Stein investigates the operation of the municipal "Blatterhaus" (started in 1495, thus the first hospital in Germany specifically for this disease) and the two hospitals, also specifically for the treatment of sufferers of the French disease but restricted to Catholic patients, created as a charitable foundation by a famous Augsburg merchant family, the Fuggers, in 1524 and 1572. All three hospitals were for the treatment of the poor, and the author meticulously re-creates from the archives the criteria of admission: these included a documented lack of [End Page 122] means and a careful examination resulting in the diagnosis that the patient indeed suffered from the French disease but was not past cure.

In this context the author explodes, in a detailed, digressive Exkurs, the notion that the Fuggers had the exclusive importation rights of guaiacum wood from America—that is, a monopoly—as well as the related hypothesis, certainly not far-fetched if the idea of a monopoly were granted as fact, that the Fugger hospitals were created to promote the cure of syphilis by that wood.

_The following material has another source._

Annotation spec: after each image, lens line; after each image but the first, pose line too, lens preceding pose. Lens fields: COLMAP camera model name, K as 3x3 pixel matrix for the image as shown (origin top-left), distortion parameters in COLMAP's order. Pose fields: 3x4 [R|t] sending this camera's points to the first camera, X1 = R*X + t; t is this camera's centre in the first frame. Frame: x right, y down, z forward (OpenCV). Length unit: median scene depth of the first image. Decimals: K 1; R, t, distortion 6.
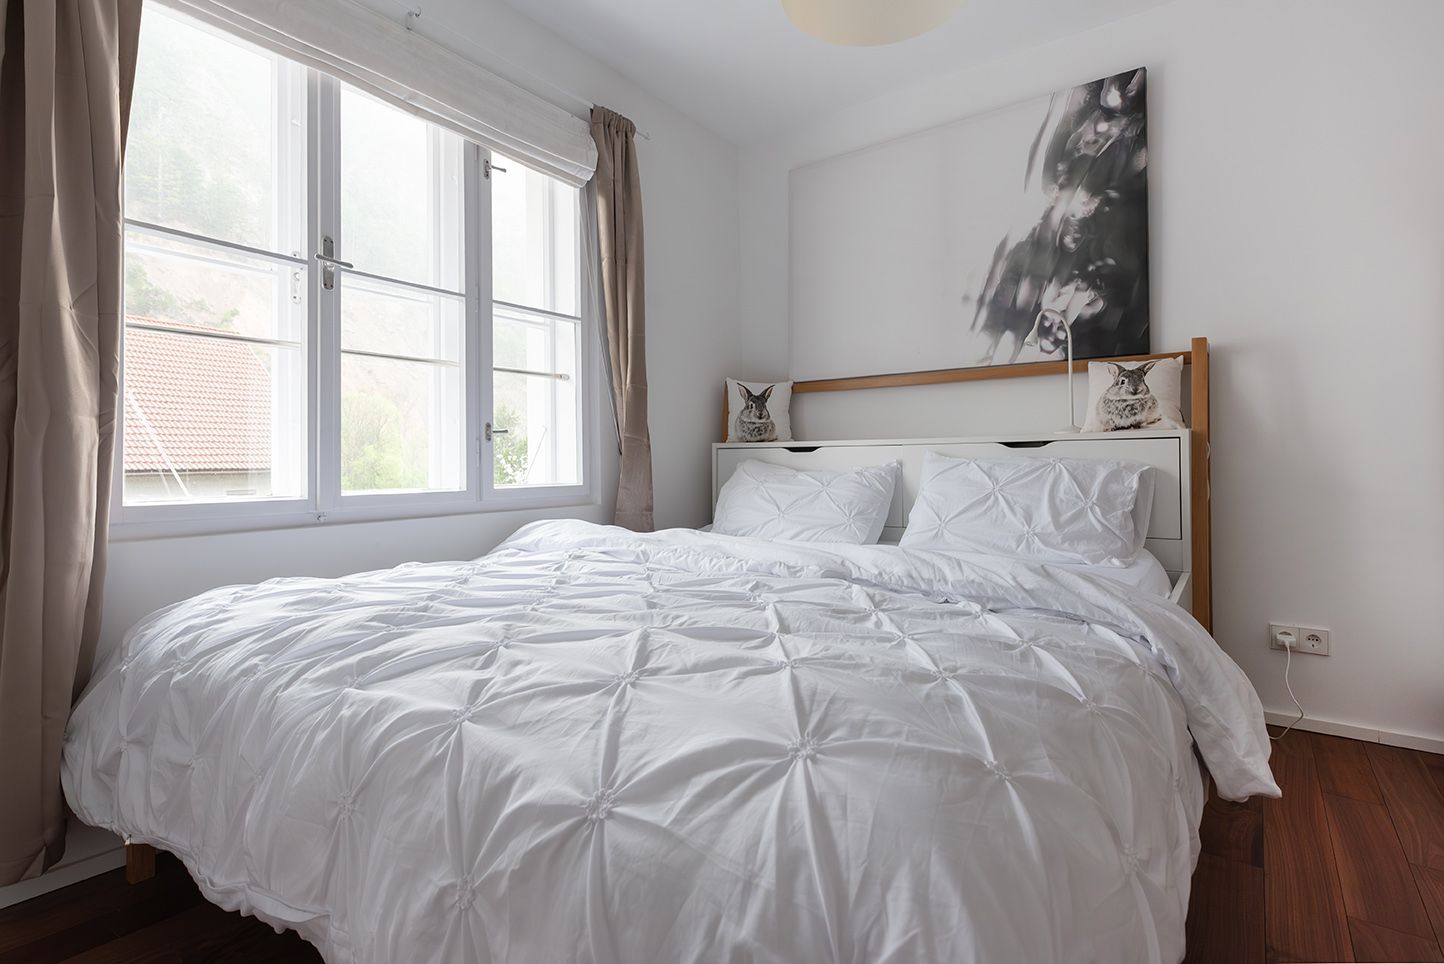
lens RADIAL K [[679.1, 0, 769.4], [0, 679.1, 455.2], [0, 0, 1]] dist [0.002567, -0.000575]
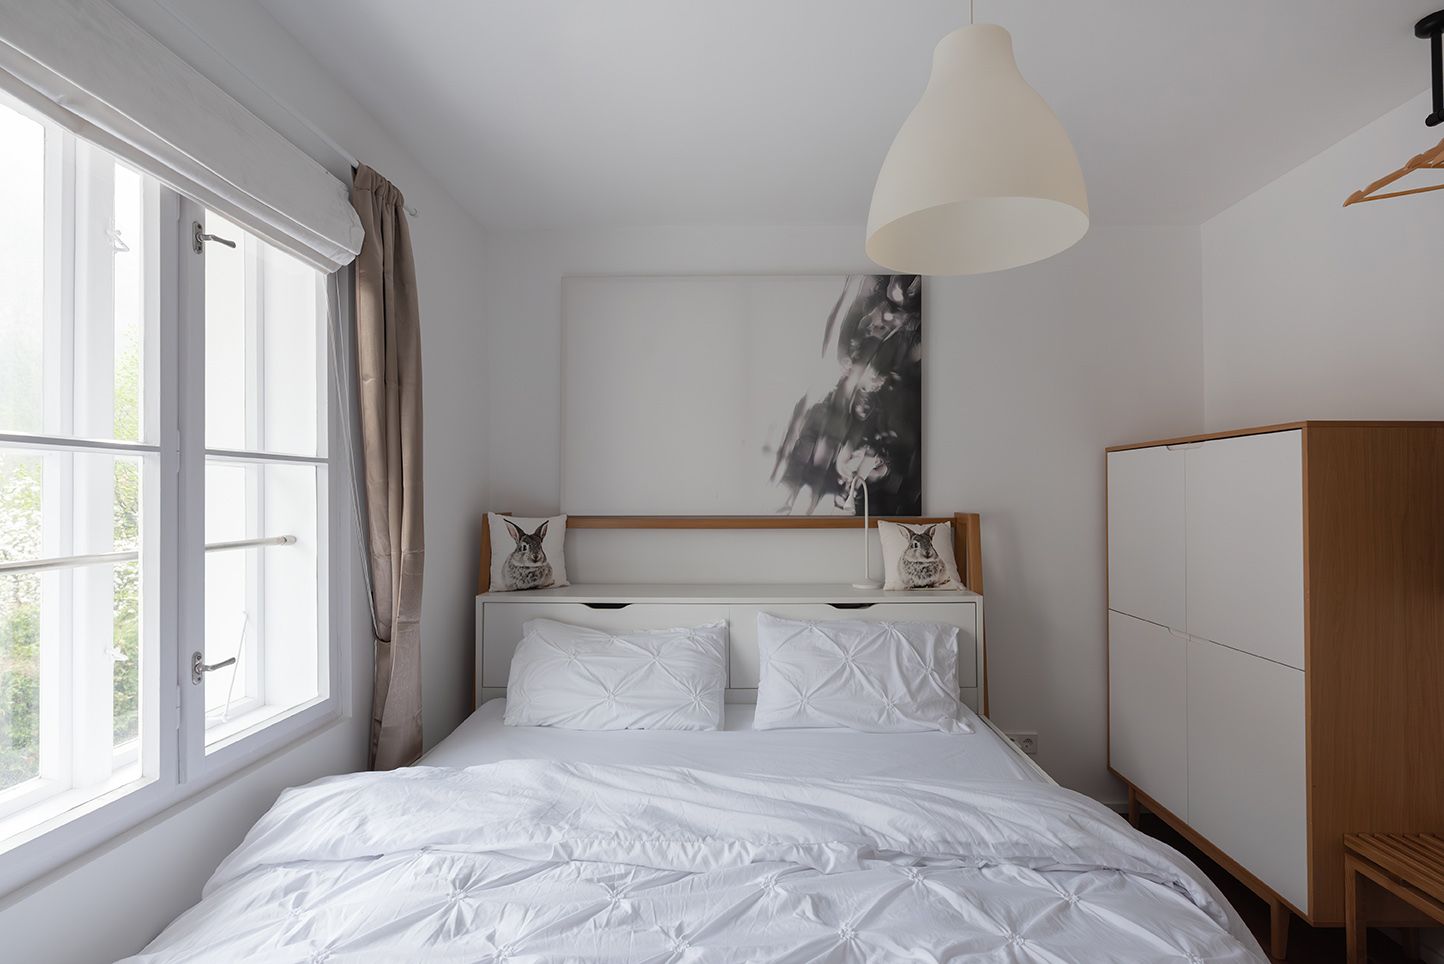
lens RADIAL K [[637.1, 0, 756.3], [0, 637.1, 500.4], [0, 0, 1]] dist [-0.000602, 0.001572]
pose [[0.830765, 0.000471, 0.556622, -0.293642], [-0.003458, 0.999985, 0.004315, -0.174655], [-0.556612, -0.005510, 0.830754, 0.226039]]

I admit to having taken for fact certainly the first half of this web of speculation, and I feel a sense of both unease and exhilaration at being shown rather convincingly that these are legends. My unease is only slightly alleviated by seeing some of the most famous names in the history of medicine in Stein's footnotes as propounders of the "myth." The exposition of these widely published notions as "legends" is alone worth the price of the book.

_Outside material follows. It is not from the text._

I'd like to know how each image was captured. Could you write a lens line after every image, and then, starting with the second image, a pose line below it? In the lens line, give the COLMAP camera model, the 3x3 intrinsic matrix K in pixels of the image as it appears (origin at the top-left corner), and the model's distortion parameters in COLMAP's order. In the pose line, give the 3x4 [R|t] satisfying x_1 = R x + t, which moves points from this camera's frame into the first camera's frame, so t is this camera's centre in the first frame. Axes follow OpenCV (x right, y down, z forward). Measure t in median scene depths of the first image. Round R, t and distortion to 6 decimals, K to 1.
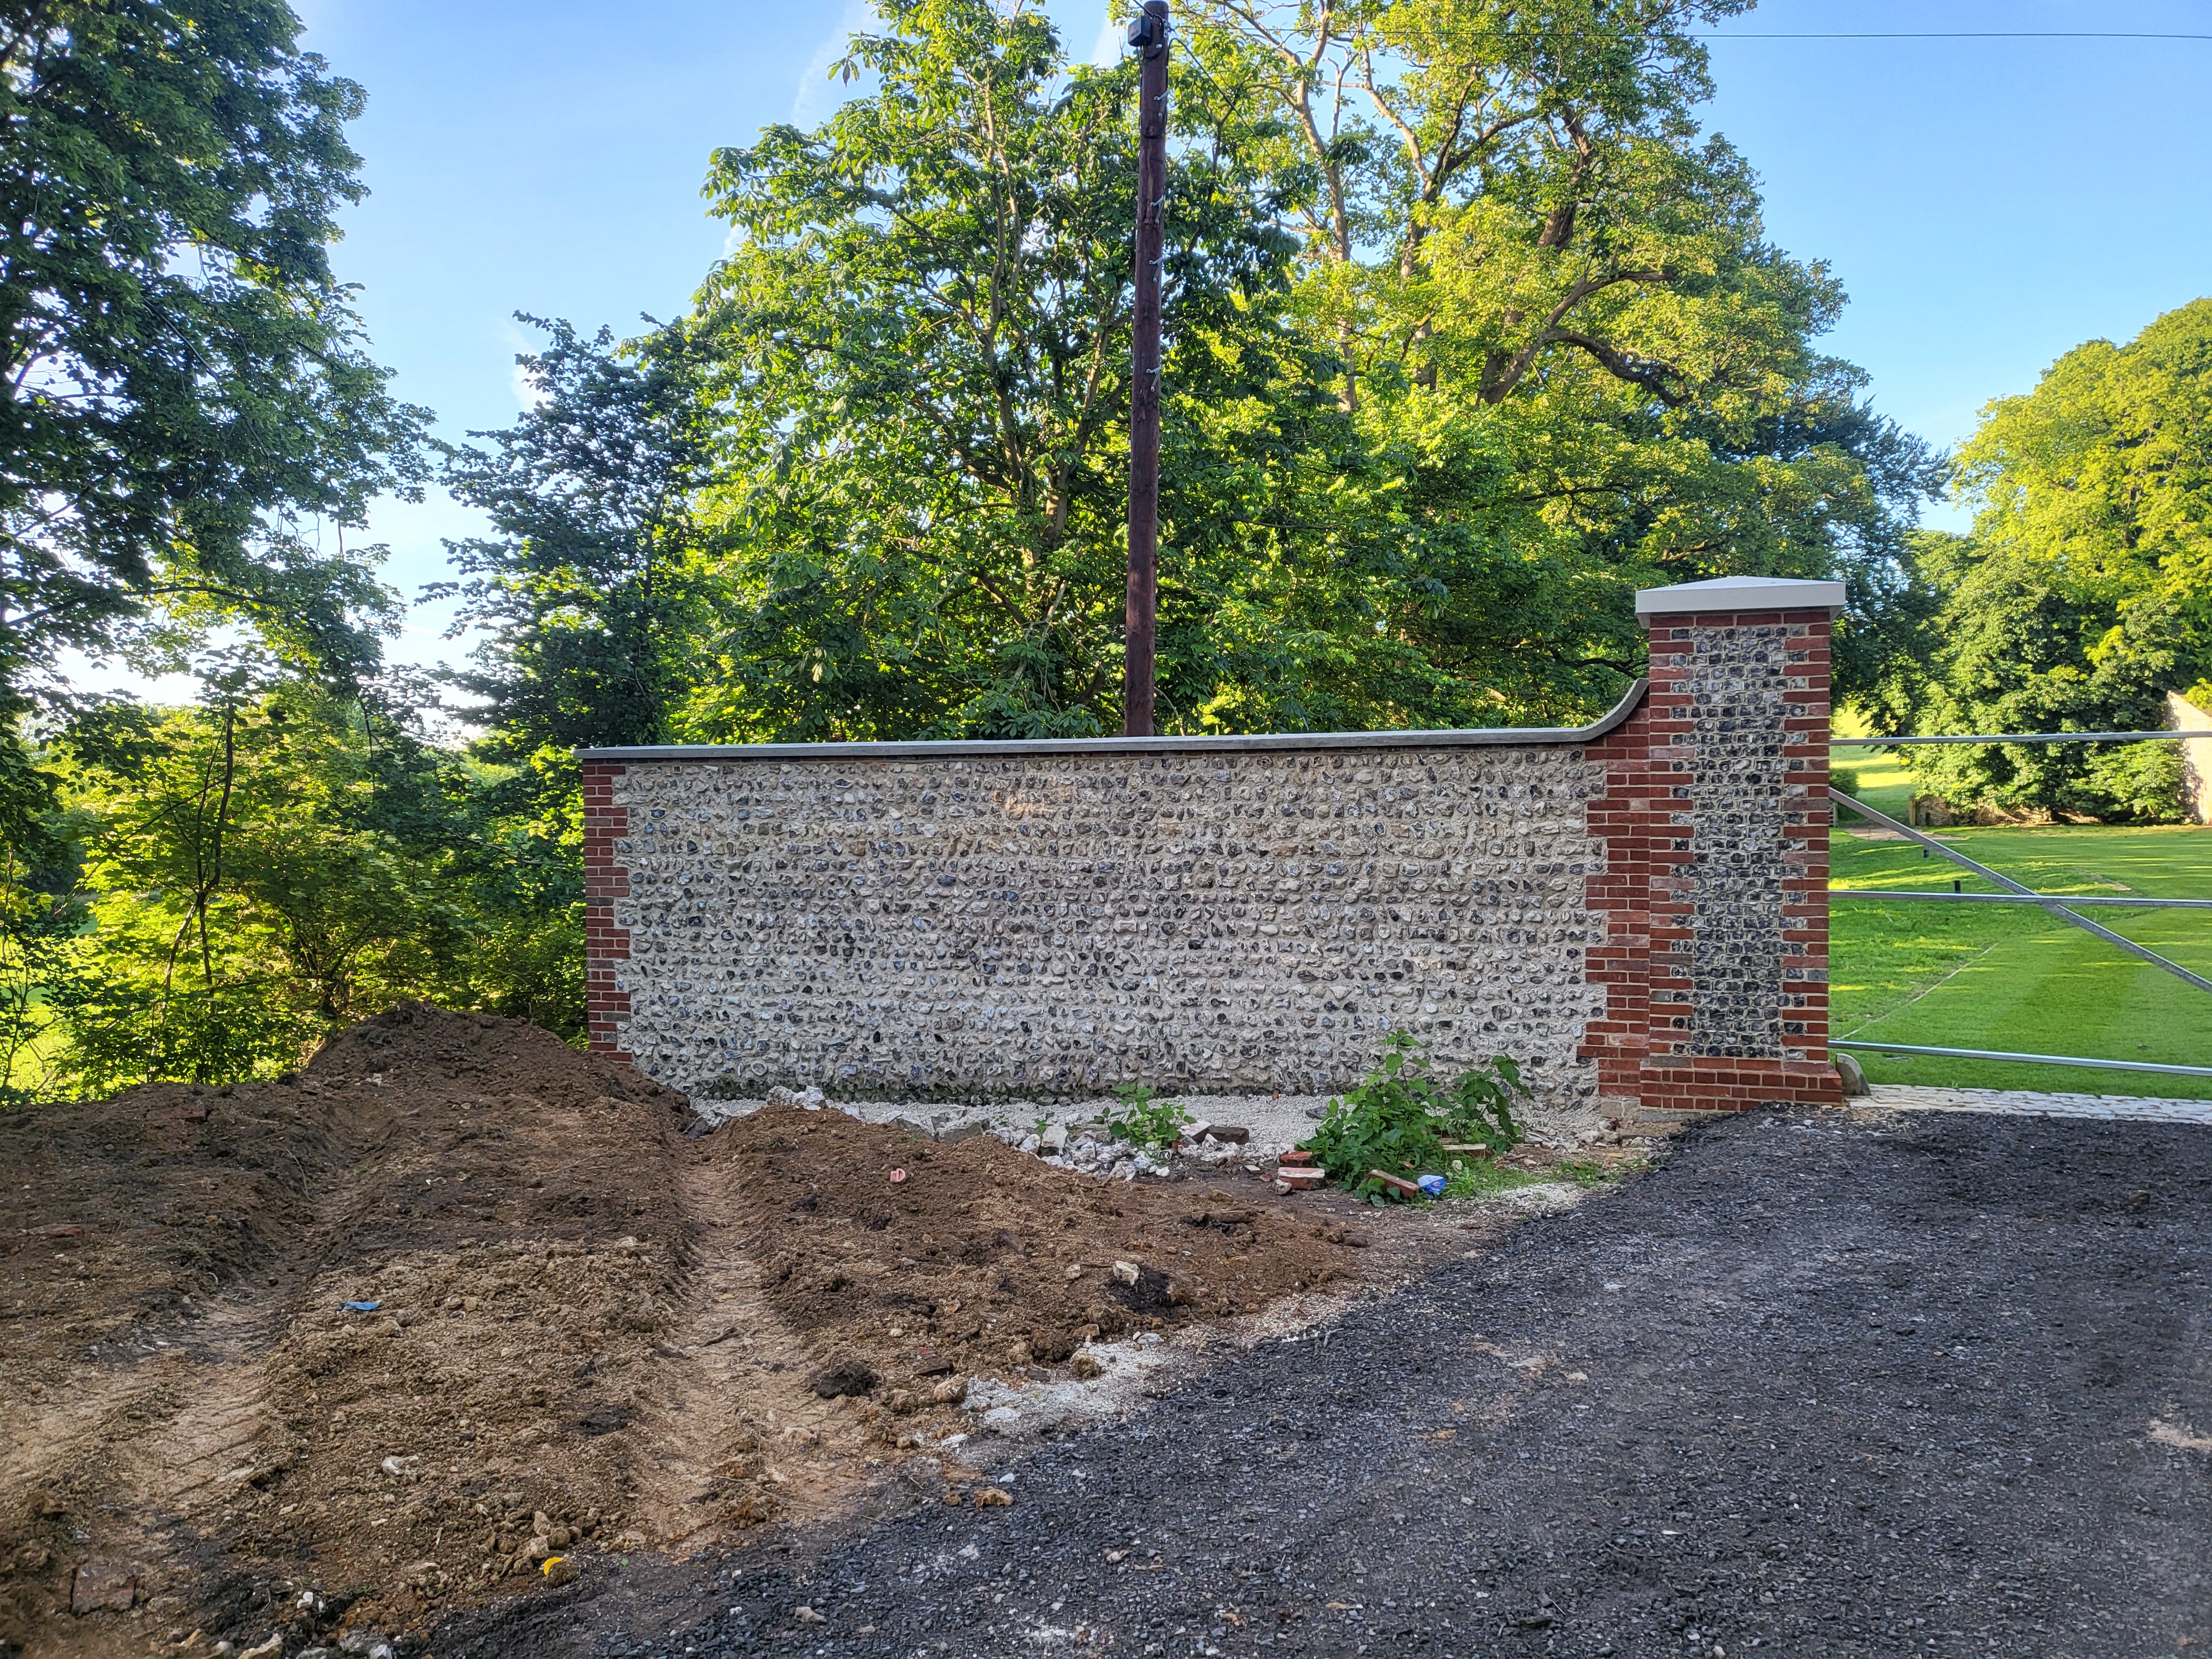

If, with all my admiration, I find some sections of this book a touch off-balance, it is because they seem somewhat ideologically driven. Stein programmatically clings to the term "French disease," because she feels that the word "syphilis" would falsify the medical historian's work, injecting modern and anachronistic notions—never mind that after Fracastoro a whole bunch of Renaissance "syphilographers," usually writing in Latin, used the term. Connected with this "anxiety of anachronism" is a thesis, not always openly argued, that early accounts and treatments of the disease did not recognize sexual transmission, and that discrimination and stigmatization because of syphilis was minimal or rare.